In memory cache might be a better options in this scenario.
- rule DB: consisting the rules defined by service owner,
- each rule specify the number of requests allowed for particular client per unit of time.
- rule retriever: a background service, which periodically check for any modification of the rules in database
- throttle rules cache: cache consists of the rules retrieved from rule database, to serve the rate-limiter request faster than persistent storage.
- decision maker: make the decision against the rules in the cache. this component works on one of rate-limiting algorithms
- client identifier builder: generate unique id for a request received from client, this is considered as a key to store the user data.
Integrations
First we need to understand, where to put the rate limiter.
We can create a Rate Limiter middleware.

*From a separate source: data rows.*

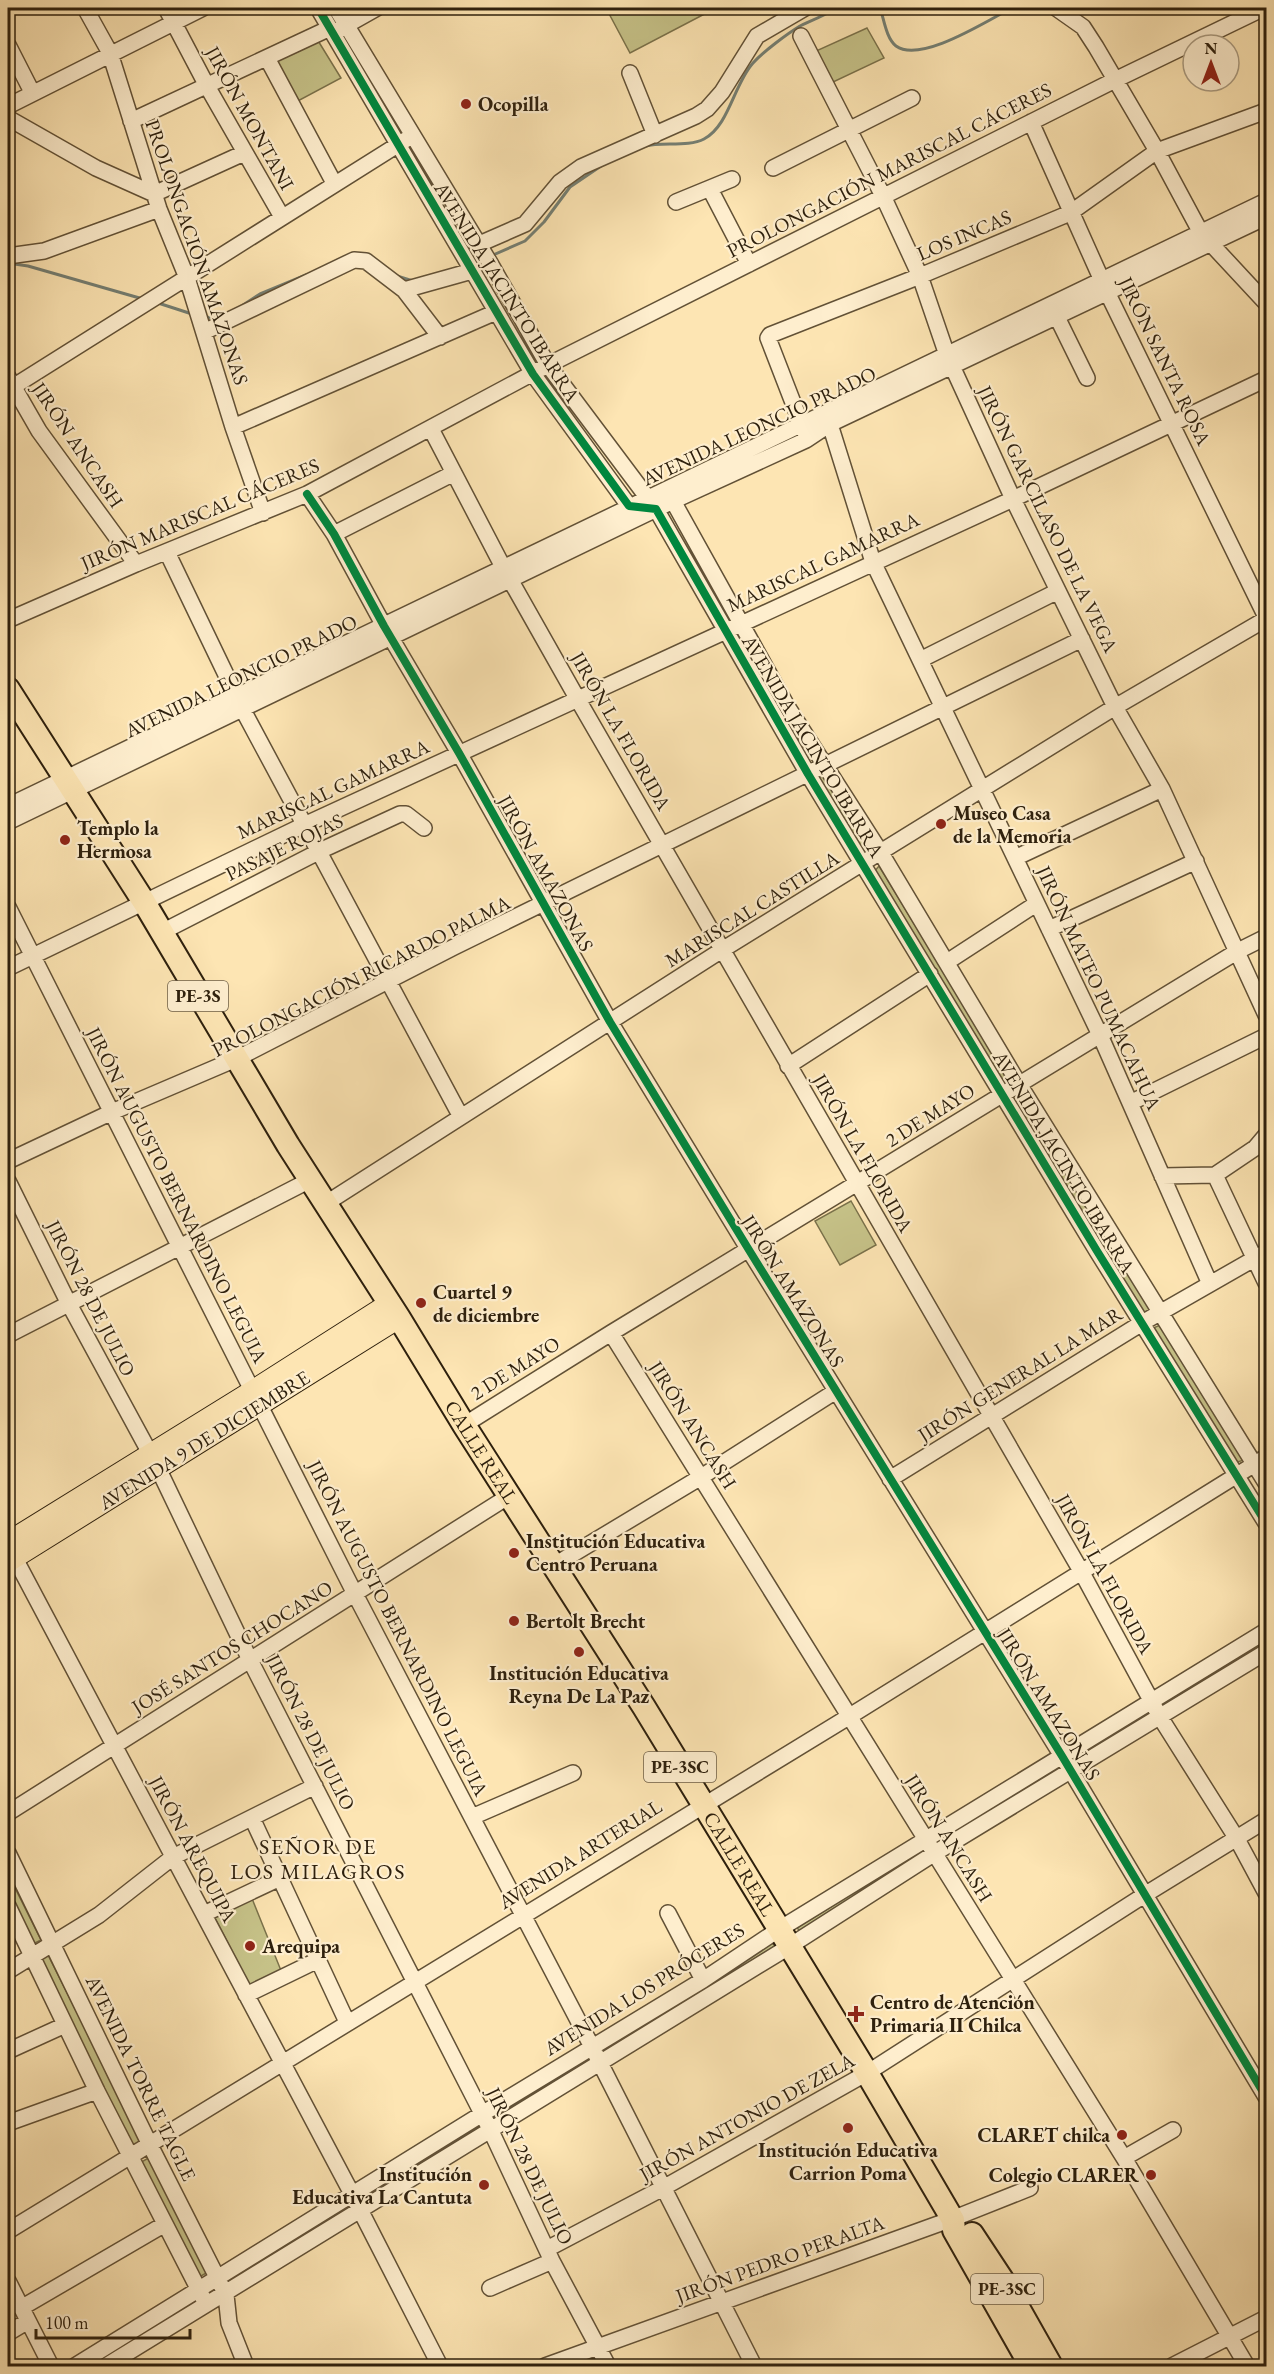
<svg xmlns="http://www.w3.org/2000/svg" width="1274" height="2374" viewBox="0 0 1274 2374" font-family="'EB Garamond',serif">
<rect width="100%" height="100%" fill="#fde5b3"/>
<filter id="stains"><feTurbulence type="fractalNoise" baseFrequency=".00333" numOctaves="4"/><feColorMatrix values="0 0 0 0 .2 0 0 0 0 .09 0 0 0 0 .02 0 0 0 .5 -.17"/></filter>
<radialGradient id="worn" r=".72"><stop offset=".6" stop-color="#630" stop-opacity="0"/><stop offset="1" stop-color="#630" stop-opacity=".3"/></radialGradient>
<!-- green -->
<path fill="#c6c288" stroke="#7a714a" stroke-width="1.5" d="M606 8H716L630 53Z
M867 28 884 58 831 83 816 51Z
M317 39 341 78 296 102 275 60Z
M823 776 870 849 865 853 842 823 814 779Z
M879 866 1010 1081H1002L873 873Z
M1021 1096 1152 1311 1144 1314 1012 1100Z
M851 1201 876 1245 840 1265 815 1221Z
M1163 1324 1245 1460 1237 1462 1153 1328Z
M919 1851 925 1853 800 1931 797 1928Z
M8 1874 41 1940 29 1946 8 1900Z
M251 1896 282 1973 250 1986 215 1918V1916Z
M772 1943 775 1946 606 2052 602 2048Z
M48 1955 142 2142 130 2148 36 1960Z
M150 2157 208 2272 196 2279 138 2164Z"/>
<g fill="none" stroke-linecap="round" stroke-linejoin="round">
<!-- stream -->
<path stroke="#747e72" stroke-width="3" d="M880 8C884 19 886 38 896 46 921 64 988 20 1012 8
M645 146C663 142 689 147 704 139 729 126 734 84 753 63 764 51 787 34 800 26 813 20 825 15 837 8
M493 255 525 241 544 222 570 187 601 166
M8 263 28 266 143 299
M397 276 413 281
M155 302 192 314
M237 309 260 294 306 275
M204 317 218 318"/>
<defs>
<path id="minor" d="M85 8 110 53 159 209 187 278 233 427 263 513
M166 8 207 86 282 217
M318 8 533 374 629 506 656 509 808 774 1097 1251 1266 1523
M336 8 490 263 548 365 647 497 673 501 787 706 881 853 1019 1084 1266 1483
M1056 8 1083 27 1096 47 1157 151 1201 233 1266 303
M338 30 377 8
M801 36 883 196 920 276 947 355 1013 499 1115 707 1162 789 1266 1015
M8 45 32 92
M267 58 334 183
M630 73 655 135
M8 106 203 8
M8 118 96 168 154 194 244 153
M131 121 330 28
M1031 122 1108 294 1266 617
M773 168 912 98
M710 189 749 264
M676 202 732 179
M477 245 525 224 560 182 581 167 696 116 707 109 722 92 757 36 805 8
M8 256 44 251 159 209
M404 290 440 337
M1057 317 1087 378
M204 332 354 260 366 261 404 290 472 271
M8 377 39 431 136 564
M8 390 407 139
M828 418 873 562 1100 1035 1210 1284
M233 427 496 312
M431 429 503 567 577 698 1081 1571 1160 1717 1237 1839 1266 1893
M804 431 768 338 770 335 920 276 1070 213 1157 151 1266 111
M307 494 334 534 384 626 459 753 610 1022 749 1250 1062 1756 1266 2097
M334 534 454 473
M167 552 243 710 461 1117
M8 620 136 564 307 494 548 365 1115 80 1264 8
M920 660 1058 591
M8 806 1266 201
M8 822 673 501 806 440 830 424 1266 217
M1015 858 1162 789
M8 907 355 1594 592 2047 754 2366
M1049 929 1196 861
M162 932 324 849 400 814H406L424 828
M947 962 1036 904
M8 968 304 825 1013 499 1266 379
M788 1066 930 974
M1130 1103 1266 1036
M8 1161 112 1112 236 1059 454 947 1082 639
M1215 1175 1266 1283
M1162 1176 1215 1175 1255 1148 1266 1135
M8 1181 69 1304 158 1468 250 1660 491 2131 552 2261 608 2366
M325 1204 722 950 1115 707 1266 619
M611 1333 1124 2158 1247 2366
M8 1335 310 1180
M464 1425 611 1333 1238 951 1266 937
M890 1479 1142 1323 1266 1252
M10 1549 352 2194 440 2366
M553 1566 701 1477 836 1391
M8 1813 509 1496
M472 1817 573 1773
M252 1818 347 2022
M8 1853 149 2143 226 2295 229 2323 246 2366
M8 1906 97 2091 203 2298
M668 1913 703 1980
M204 1914 280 1878
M8 1971 99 1915 173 1857 315 1786
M246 1995 318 1960
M8 2051 65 2025
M8 2123 97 2091
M1124 2158 1173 2130
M8 2231 850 1716 1266 1457
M547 2249 663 2188 867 2073 1146 1894 1266 1820
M8 2281 51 2366
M490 2288 552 2261
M21 2308 165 2224
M8 2333 28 2321
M75 2366 482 2114 703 1980 778 1930 1266 1631
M106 2366 782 1951 935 1853 1266 1652
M545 2366 952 2219 1030 2188
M1172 2366 1266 2318"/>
<path id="major" d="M8 1542 252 1391 390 1303
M8 1562 399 1318"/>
<g id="highway">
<path id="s1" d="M8 689 144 902 288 1145 399 1318 464 1425 644 1707 867 2073 953 2220 954 2230 1031 2366"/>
<path d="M972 2234 1003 2281 1051 2366"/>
</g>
</defs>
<!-- minor casing -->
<use href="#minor" stroke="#625136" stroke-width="18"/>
<!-- major casing -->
<use href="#major" stroke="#2e200d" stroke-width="22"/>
<!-- highway casing -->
<use href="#highway" stroke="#2e200d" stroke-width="26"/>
<!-- minor -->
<use href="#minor" stroke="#feeece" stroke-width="15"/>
<!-- major -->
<use href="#major" stroke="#fde5b3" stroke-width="20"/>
<!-- highway -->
<use href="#highway" stroke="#fde5b3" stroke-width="22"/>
<defs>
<path id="cycleway" d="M318 8 533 374 629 506 656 509 808 774 1097 1251 1266 1523
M307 494 334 534 384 626 459 753 610 1022 749 1250 1062 1756 1266 2097"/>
</defs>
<!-- cycleway casing -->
<use href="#cycleway" stroke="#feeece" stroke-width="11"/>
<!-- cycleway -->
<use href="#cycleway" stroke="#00873e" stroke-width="8"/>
</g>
<!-- markers -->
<g fill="#8f2418" stroke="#feeece" stroke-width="2">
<circle cx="466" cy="104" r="6"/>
<circle cx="941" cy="824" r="6"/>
<circle cx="65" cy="840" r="6"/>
<circle cx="421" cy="1303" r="6"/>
<circle cx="514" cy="1553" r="6"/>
<circle cx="514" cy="1621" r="6"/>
<circle cx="579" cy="1652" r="6"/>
<circle cx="250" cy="1946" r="6"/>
<path d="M853 2005h6v6h6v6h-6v6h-6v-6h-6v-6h6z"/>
<circle cx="848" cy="2128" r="6"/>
<circle cx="1122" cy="2135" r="6"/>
<circle cx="1151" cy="2175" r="6"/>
<circle cx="484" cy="2185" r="6"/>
</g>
<g text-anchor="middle" stroke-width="4.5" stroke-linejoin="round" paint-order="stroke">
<!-- shield labels -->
<g fill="#feeece" stroke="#6c5e47" stroke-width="1.5">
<rect x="168" y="981" width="60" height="30" rx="4.5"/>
<rect x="644" y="1752" width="72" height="30" rx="4.5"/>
<rect x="971" y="2274" width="72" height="30" rx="4.5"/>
</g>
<g font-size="18" font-weight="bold" fill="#2e200d">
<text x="198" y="1002">PE-3S</text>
<text x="680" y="1773">PE-3SC</text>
<text x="1007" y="2295">PE-3SC</text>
</g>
<!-- poi labels -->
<g font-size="20" font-weight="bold" fill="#2e200d" stroke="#feeece" text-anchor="start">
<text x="478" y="111">Ocopilla</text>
<text x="953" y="820">Museo Casa<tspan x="953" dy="23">de la Memoria</tspan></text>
<text x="77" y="835">Templo la<tspan x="77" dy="23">Hermosa</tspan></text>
<text x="433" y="1299">Cuartel 9<tspan x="433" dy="23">de diciembre</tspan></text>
<text x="526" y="1548">Institución Educativa<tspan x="526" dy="23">Centro Peruana</tspan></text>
<text x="526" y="1628">Bertolt Brecht</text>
<text x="579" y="1680" text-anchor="middle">Institución Educativa<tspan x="579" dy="23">Reyna De La Paz</tspan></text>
<text x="262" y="1953">Arequipa</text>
<text x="870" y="2009">Centro de Atención<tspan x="870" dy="23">Primaria II Chilca</tspan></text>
<text x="1110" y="2142" text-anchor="end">CLARET chilca</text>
<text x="848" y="2157" text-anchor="middle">Institución Educativa<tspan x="848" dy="23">Carrion Poma</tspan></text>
<text x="472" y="2181" text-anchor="end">Institución<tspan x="472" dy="23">Educativa La Cantuta</tspan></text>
<text x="1139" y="2182" text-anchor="end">Colegio CLARER</text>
</g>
<!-- street labels -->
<g font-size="20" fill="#2e200d" stroke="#feeece">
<text transform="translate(250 118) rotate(61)" y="7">JIRÓN MONTANI</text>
<text transform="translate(889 170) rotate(-27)" y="7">PROLONGACIÓN MARISCAL CÁCERES</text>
<text transform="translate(964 235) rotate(-23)" y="7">LOS INCAS</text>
<text transform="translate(197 252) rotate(71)" y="7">PROLONGACIÓN AMAZONAS</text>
<text transform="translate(507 292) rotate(58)" y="7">AVENIDA JACINTO IBARRA</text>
<text transform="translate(1165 361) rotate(64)" y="7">JIRÓN SANTA ROSA</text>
<text transform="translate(759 426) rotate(-25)" y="7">AVENIDA LEONCIO PRADO</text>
<text transform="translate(78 445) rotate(56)" y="7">JIRÓN ANCASH</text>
<text transform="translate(200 514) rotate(-23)" y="7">JIRÓN MARISCAL CÁCERES</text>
<text transform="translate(1048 519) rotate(64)" y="7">JIRÓN GARCILASO DE LA VEGA</text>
<text transform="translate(823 562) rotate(-25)" y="7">MARISCAL GAMARRA</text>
<text transform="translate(241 676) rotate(-26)" y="7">AVENIDA LEONCIO PRADO</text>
<text transform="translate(621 731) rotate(60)" y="7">JIRÓN LA FLORIDA</text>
<text transform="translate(813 746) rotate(59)" y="7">AVENIDA JACINTO IBARRA</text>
<text transform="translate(333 789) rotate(-25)" y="7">MARISCAL GAMARRA</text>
<text transform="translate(284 847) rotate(-26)" y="7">PASAJE ROJAS</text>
<text transform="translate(546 873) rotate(61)" y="7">JIRÓN AMAZONAS</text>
<text transform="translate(752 909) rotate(-32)" y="7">MARISCAL CASTILLA</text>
<text transform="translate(361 976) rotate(-27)" y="7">PROLONGACIÓN RICARDO PALMA</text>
<text transform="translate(1099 988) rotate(65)" y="7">JIRÓN MATEO PUMACAHUA</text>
<text transform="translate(930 1115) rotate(-32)" y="7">2 DE MAYO</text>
<text transform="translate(863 1153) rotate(60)" y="7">JIRÓN LA FLORIDA</text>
<text transform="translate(1064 1162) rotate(59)" y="7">AVENIDA JACINTO IBARRA</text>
<text transform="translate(177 1195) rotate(63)" y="7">JIRÓN AUGUSTO BERNARDINO LEGUIA</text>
<text transform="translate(793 1291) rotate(58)" y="7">JIRÓN AMAZONAS</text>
<text transform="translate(91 1298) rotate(63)" y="7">JIRÓN 28 DE JULIO</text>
<text transform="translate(515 1368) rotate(-32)" y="7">2 DE MAYO</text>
<text transform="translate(1020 1374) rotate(-32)" y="7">JIRÓN GENERAL LA MAR</text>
<text transform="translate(693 1425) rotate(58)" y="7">JIRÓN ANCASH</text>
<text transform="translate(204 1440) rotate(-32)" y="7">AVENIDA 9 DE DICIEMBRE</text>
<text dy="7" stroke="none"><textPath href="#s1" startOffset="898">CALLE REAL</textPath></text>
<text transform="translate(1105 1574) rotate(61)" y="7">JIRÓN LA FLORIDA</text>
<text transform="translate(398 1628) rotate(63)" y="7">JIRÓN AUGUSTO BERNARDINO LEGUIA</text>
<text transform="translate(232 1647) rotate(-32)" y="7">JOSÉ SANTOS CHOCANO</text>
<text transform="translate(1049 1704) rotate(58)" y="7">JIRÓN AMAZONAS</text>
<text transform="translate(311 1732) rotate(63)" y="7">JIRÓN 28 DE JULIO</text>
<text transform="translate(949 1838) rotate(58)" y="7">JIRÓN ANCASH</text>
<text transform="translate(193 1849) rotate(62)" y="7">JIRÓN AREQUIPA</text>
<text transform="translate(580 1854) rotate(-32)" y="7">AVENIDA ARTERIAL</text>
<text dy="7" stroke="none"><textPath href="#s1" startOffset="1384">CALLE REAL</textPath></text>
<text transform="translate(644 1989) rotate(-32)" y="7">AVENIDA LOS PRÓCERES</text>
<text transform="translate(141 2078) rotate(64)" y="7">AVENIDA TORRE TAGLE</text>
<text transform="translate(747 2117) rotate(-29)" y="7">JIRÓN ANTONIO DE ZELA</text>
<text transform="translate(530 2166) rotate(64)" y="7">JIRÓN 28 DE JULIO</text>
<text transform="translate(780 2259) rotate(-20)" y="7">JIRÓN PEDRO PERALTA</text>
</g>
<!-- quarter labels -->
<g font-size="22" letter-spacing="1.5" fill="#2e200d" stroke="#feeece">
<text x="318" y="1854">SEÑOR DE<tspan x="318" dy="25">LOS MILAGROS</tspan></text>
</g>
</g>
<!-- margin -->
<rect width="1274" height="2374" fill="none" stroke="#fde5b3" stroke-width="30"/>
<rect x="9" y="9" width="1256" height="2356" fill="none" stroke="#2e200d" stroke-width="3"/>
<rect x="15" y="15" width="1244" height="2344" fill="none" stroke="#2e200d" stroke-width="1.5"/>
<!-- north arrow -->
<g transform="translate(1211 63)"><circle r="28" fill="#feeece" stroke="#ab9c81" stroke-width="1.5"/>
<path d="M0-4.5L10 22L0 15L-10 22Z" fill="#8f2418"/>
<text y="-9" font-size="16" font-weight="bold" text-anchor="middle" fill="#2e200d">N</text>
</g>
<!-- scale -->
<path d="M36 2329v9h154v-9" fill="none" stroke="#2e200d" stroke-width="3"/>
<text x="45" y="2329" font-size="18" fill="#2e200d" stroke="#feeece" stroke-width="4.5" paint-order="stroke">100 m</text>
<rect width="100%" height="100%" filter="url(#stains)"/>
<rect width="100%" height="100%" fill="url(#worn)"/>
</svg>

Now that micro services have become widely popular and rate limiting is usually implemented within a component called API Gateway
- server receive a request, client identifier builder create id for request, then forward it to decision-maker
- rules are stored on the disk, workers frequently pull rules from disk, and store them in cache,
- decision-maker determine the services required by request, then check the cache against the number of request allowed, as well as the rule provided by service owner
- if not exceed the count limit, then forward it to request processor
Some Considerations
rate conditions
this will happen in a situation of high concurrency request patterns.
this happens in “get then set” approach, where the current counter is retrieved, incremented and then pushed back to database.
the problem is, client can send a very high rate of requests to bypass the rate limiting control.
solution is, allow the quota divided into multiple places and divide the load on them
rate limitation operations
each request will retrieve, update and push back the count to the respective cache. this approach could cause the latency if there is a high number of requests.
solution is, we divide the work into offline and online parts.
when client’s request is received, system will just check the count
system will update the counter offline.
Rate Limiting Algorithms
token bucket algorithm
- system add a new token to the bucket after specific times
- new incoming token will be discarded if the tokens in capacity equals to its capacity
- one incoming request will remove one token from the bucket.
- if there is no token left when a request is incoming, then this request will be rejected
fixed window counter
- dive the time into fixed intervals, called windows
- assign counter to each windows
- when a specific window receives a request, the counter is incremented by one
the problem with this algorithm, is a burst of traffic might occur at the edges of two windows,
sliding window log algorithm
- when a request arrives, its arrival time is stored in hash map.
- logs are sorted based on the time stamps
- request are allowed depending on the size of log and arrival times.
example
- 1st request come at 1:00, time window is marked from 1:00 - 2:00
- 2nd request come at 1:20, window counter is less then threshold, then accept the request
- 3rd request come at 1:45, exceed windows threshold, request is rejected
- 4th request come at 2:25, start a new window, keep one from last window, so the updated window is 1:25 - 2:25
Race Condition Handling
We can use sorted set provided by Redis.
- each user has a sorted set associated with them, key and value and identical, and equal to the time when action were attempted.
- when user attempt to perform action, we first drop all element of set which occurred before the interval
- then fetch all element of the set
- add current timestamp, which can using ZADD
- set TTL equals to rate limiting interval to save the space
Retrospect
- this components was asked in one of my interviews, I was stuck at the part of maintain the window counter efficiently for each client, which remind me, after having a high level understanding, still need to dive into the details of each ends
- rate limiter is not as easy as this article described, this article doesn’t cover how the rate limiter works under distributed patterns.